132 and 312 are the “faithful dissenter” positions, when applied to something that the Magisterium proposes as true. People who hold one of these two positions on a doctrine are more confident that the Church is true in general than that the Church actually teaches the doctrine in question. Thus, they dissent from a particular official stance not just because they think it’s false but also because they don’t think it is, in fact, the permanent teaching of the Church. The difference between them is that the 132 dissenter would submit to the Church if convinced that X was really a teaching of the Church. The 312 dissenter would not. So 132 has a better claim to be a “faithful dissenter” than 312.
321 and 231, finally, are the positions that really do seem incompatible with being a faithful Catholic. If you are sure that the Church teaches something and that it is false–more sure of both of these things than of the truth of the Church in general–then yes, under those circumstances it does seem dishonest to go on being a Catholic.

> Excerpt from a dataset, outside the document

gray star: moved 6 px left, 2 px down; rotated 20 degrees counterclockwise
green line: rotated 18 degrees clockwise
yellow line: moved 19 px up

The only difference between them would be the possible path back to reconciliation with the Church. For 321, this would be more likely to involve being convinced that the Church really didn’t teach the thing in question. For 231, it would be more likely to involve being convinced that the thing was in fact true. So, for instance, there are 321 dissenters who have what most of us on this forum would consider seriously mistaken views of Church teaching. They don’t actually reject what the Church teaches but what they think it teaches. There are others who may reject things that many on this forum believe, but regarding which there is real debate among Catholics.